Ken went to a Dick’s Sporting Goods store where she said one of the workers told her that everywhere else in the area was sold out.
“It’s better to be prepared than to not be prepared,” Ken said. “I already stocked up on food. Ammo was just the next step.”
As frenzied stockpiling stripped gun specialty stores of inventory, more people also went online to order gun supplies in recent weeks. Online ammunition retailer Ammo.com witnessed an exponential increase in sales since late February, which the company attributes to public worry surrounding coronavirus.
Whether these people are afraid of being attacked by people who are as crazy as they seem, or they are under the impression that the virus is actually something they can shoot at is unclear, but this appears to have become a problem, not just for suppliers, but for those afraid of potential damage done by all the new gun enthusiasts.
“The unintended consequence of these panic-induced purchases in response to the COVID-19 pandemic could be a tragic increase of preventable gun deaths for the loved ones these individuals are trying to protect,” said Kris Brown, president of the Brady Campaign to Prevent Gun Violence, in a statement Monday.

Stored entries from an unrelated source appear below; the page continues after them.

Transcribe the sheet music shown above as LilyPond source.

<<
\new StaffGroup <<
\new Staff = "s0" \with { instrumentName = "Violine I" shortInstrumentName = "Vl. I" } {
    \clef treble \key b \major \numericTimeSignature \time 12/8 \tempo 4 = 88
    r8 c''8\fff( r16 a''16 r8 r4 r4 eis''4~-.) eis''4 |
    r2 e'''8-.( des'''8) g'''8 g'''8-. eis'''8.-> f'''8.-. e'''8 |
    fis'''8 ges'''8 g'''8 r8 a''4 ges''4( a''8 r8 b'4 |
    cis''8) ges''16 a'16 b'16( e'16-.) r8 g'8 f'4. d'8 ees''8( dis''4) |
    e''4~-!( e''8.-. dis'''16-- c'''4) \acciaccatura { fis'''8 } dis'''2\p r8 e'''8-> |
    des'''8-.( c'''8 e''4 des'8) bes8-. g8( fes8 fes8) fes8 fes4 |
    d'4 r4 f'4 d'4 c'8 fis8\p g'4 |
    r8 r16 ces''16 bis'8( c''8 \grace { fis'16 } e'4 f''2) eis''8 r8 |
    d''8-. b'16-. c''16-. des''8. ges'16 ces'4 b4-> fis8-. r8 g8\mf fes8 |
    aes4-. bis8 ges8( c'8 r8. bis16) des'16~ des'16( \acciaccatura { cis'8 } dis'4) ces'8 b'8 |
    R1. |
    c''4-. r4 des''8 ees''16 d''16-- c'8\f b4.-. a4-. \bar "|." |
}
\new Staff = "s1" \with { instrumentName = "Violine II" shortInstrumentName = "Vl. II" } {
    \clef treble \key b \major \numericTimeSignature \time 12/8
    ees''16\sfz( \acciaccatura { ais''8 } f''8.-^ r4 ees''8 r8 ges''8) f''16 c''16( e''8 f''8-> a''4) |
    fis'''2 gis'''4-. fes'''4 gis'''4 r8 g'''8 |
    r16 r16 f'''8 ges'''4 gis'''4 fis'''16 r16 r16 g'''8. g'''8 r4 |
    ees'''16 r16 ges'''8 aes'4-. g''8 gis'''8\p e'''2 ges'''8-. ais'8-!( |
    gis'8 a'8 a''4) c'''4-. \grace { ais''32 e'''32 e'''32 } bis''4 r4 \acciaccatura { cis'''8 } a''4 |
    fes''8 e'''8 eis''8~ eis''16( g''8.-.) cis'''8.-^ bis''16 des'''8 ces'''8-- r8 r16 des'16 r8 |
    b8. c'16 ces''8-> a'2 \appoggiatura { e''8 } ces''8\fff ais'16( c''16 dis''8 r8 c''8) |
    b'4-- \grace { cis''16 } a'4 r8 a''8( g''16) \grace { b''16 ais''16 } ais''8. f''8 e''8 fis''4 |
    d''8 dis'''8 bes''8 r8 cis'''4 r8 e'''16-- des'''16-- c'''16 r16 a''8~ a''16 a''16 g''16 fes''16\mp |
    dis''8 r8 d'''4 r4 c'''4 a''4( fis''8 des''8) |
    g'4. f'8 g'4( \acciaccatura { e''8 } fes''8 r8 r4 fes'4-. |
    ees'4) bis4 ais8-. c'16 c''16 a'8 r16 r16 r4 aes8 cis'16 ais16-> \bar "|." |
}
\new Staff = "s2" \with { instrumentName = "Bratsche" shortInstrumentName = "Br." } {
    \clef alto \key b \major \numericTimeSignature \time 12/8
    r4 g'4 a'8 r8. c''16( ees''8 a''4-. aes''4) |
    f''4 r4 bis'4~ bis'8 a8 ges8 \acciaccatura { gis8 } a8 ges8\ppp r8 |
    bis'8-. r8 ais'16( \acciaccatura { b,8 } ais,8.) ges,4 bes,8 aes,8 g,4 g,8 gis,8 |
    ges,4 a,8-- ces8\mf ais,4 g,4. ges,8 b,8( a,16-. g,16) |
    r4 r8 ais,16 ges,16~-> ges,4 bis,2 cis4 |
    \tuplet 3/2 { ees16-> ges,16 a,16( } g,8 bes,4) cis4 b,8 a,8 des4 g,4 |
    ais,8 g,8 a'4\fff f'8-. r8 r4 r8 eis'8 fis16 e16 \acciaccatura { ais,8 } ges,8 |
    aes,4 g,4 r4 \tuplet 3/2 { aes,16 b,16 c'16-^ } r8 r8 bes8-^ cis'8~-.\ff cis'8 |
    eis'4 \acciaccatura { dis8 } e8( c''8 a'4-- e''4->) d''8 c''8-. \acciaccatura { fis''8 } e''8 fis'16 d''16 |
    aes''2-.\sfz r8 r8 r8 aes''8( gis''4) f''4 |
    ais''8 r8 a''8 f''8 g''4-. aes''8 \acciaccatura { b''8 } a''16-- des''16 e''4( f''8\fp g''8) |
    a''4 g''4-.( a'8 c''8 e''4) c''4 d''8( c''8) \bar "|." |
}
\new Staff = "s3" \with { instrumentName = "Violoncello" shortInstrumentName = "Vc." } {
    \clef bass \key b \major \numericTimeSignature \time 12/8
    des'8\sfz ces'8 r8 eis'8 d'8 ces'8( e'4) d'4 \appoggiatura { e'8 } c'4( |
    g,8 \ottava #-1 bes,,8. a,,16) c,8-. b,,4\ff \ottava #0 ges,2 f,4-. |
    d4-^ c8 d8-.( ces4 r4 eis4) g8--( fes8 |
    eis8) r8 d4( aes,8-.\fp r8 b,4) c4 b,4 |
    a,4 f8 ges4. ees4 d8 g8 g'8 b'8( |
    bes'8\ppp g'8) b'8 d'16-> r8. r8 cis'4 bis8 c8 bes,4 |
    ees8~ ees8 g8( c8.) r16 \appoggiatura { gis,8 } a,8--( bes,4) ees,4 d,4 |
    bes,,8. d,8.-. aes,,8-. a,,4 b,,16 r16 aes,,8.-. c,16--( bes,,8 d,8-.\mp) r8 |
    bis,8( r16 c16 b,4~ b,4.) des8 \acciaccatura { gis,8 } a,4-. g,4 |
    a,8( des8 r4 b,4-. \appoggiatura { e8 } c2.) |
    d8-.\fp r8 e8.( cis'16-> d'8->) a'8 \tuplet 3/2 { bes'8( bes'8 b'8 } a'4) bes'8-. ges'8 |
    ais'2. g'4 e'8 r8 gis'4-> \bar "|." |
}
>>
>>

Y’all’s president’s son Donald Trump Jr. had a different take as he took to Twitter on Saturday to celebrate and gloat over the sudden uptick in sales because — of course, he did.
The surge in gun purchases isn’t all white American gun buyers, though, many Asian-American citizens are stocking up to protect themselves amid reports of racist, ant-Asian backlash.
From L.A. Times
For weeks, customers have been crowding into Arcadia Firearm and Safety, a gun store in the heart of Southern California’s Chinese American community. The store’s owner, David Liu, said Sunday it was the busiest he’d ever seen, and not just because of his Asian American clientele.
“It’s everybody,” said Liu, adding that his major suppliers are out of stock, making it impossible to reorder. “It’s not only California, it’s the whole nation that’s cleaned out…. It’s like toilet paper.”
Three minutes before the store’s closing Sunday, first-time gun purchaser Anna Carreras was one of the remaining customers, waiting to see what inventory was left.
“It’s not like an active panic, more a preoccupation with making sure everyone is adequately prepared, myself and family and friends,” she said. “Better to be prepared and not need it than need it and not have it.”
These are certainly strange times; be safe out there, folks.